Postcard from: Spain
POSTEDApril 8, 2004
SALAMANCA, SPAIN – In addition to two cathedrals, more than 3,000 bars, and the third oldest university in Europe, this semester Salamanca, Spain, is also home to me. I am studying Spanish language and culture with the University of Salamanca’s Cursos Internacionales program for 10 weeks. The 10 weekends should have given me enough time to see the country’s 10 other UNESCO-designated “Heritage of Humanity” cities, but after the sixth Spanish Gothic cathedral they all begin to look the same.
However, parts of the atmosphere and culture here still surprise me every day. Though the immense influence of the Catholic church has shaped the Spanish way of life for most of the past millennium, it has started to loosen its grip at least in this part of the country.
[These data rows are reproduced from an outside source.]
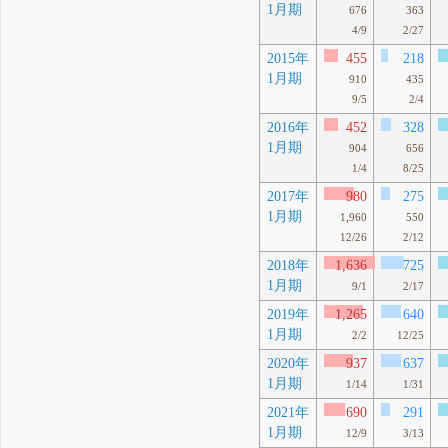
1月期
676
363
4/9
2/27
2015年
455
218
1月期
910
435
9/5
2/4
2016年
452
328
1月期
904
656
1/4
8/25
2017年
980
275
1月期
1,960
550
12/26
2/12
2018年
1,636
725
1月期
9/1
2/17
2019年
1,265
640
1月期
2/2
12/25
2020年
937
637
1月期
1/14
1/31
2021年
690
291
1月期
12/9
3/13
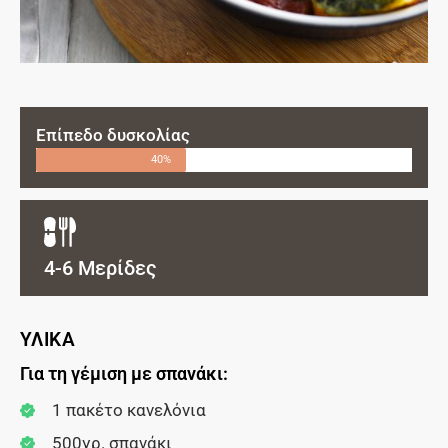
Επίπεδο δυσκολίας
40%
4-6 Μερίδες
ΥΛΙΚΑ
Για τη γέμιση με σπανάκι:
1 πακέτο κανελόνια
500γρ. σπανάκι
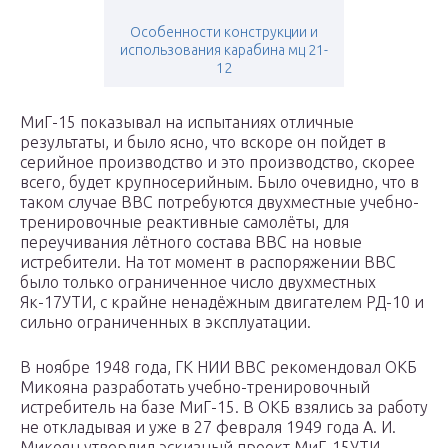
Особенности конструкции и
использования карабина мц 21-
12
МиГ-15 показывал на испытаниях отличные
результаты, и было ясно, что вскоре он пойдет в
серийное производство и это производство, скорее
всего, будет крупносерийным. Было очевидно, что в
таком случае ВВС потребуются двухместные учебно-
тренировочные реактивные самолёты, для
переучивания лётного состава ВВС на новые
истребители. На тот момент в распоряжении ВВС
было только ограниченное число двухместных
Як-17УТИ, с крайне ненадёжным двигателем РД-10 и
сильно ограниченных в эксплуатации.
В ноябре 1948 года, ГК НИИ ВВС рекомендовал ОКБ
Микояна разработать учебно-тренировочный
истребитель на базе МиГ-15. В ОКБ взялись за работу
не откладывая и уже в 27 февраля 1949 года А. И.
Микоян утвердил эскизный проект МиГ-15УТИ.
The only obvious manifestation of this country’s religious history, besides gigantic stone churches in every city center, is that there are fewer dark-skinned people here than you would expect to see in Nebraska. But that’s a sizeable manifestation when you consider the entire peninsula was occupied by Arabs for 800 years. Most of the people under 35 have traditional Catholic weddings but, beyond that, don’t associate themselves too much with an institution that backed the dictatorship of Francisco Franco, not to mention the Spanish Inquisition.
Students here are equally skeptical about politics. Though the recent presidential campaigns only lasted for two weeks, my younger teachers – as well as the students I’ve talked with – express the feeling that all of the candidates are incapable of making beneficial changes and are controlled by money anyway. As one politics major put it, “In Europe we have thousands of years of scandals, corruption and politics. We don’t expect to find a solution in the next election.”
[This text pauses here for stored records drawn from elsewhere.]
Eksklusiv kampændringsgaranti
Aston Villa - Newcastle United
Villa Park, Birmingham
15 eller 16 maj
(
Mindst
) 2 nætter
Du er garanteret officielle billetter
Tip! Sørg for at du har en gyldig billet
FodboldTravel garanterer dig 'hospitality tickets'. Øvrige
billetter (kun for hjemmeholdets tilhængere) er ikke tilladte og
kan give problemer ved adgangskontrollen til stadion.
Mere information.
But for every milliliter of apathy toward religion, politics, getting rich, and other standard American motivations, the students here have an entire vodka bottleful of fervor for partying. A few hundred of the city’s 3,000 bars (that’s a lot of bars for a city with only 160,000 people) are open until 6 a.m. or 8 a.m. in the morning on Tuesdays and on weekends, which start on Thursday. This is a phenomena that occurs all over Spain, and reaches its height during frequent religious festivals when it’s popular to drink and party all day as well.
But there is plenty of learning happening, too. The University of Salamanca, founded in 1218, has an outstanding law program and draws thousands of students from all over Europe. My roommates – one French, one Spanish, and three German – spend the afternoons studying and are always complaining about not being able to go out “hasta las tantas” because of the frequent exams.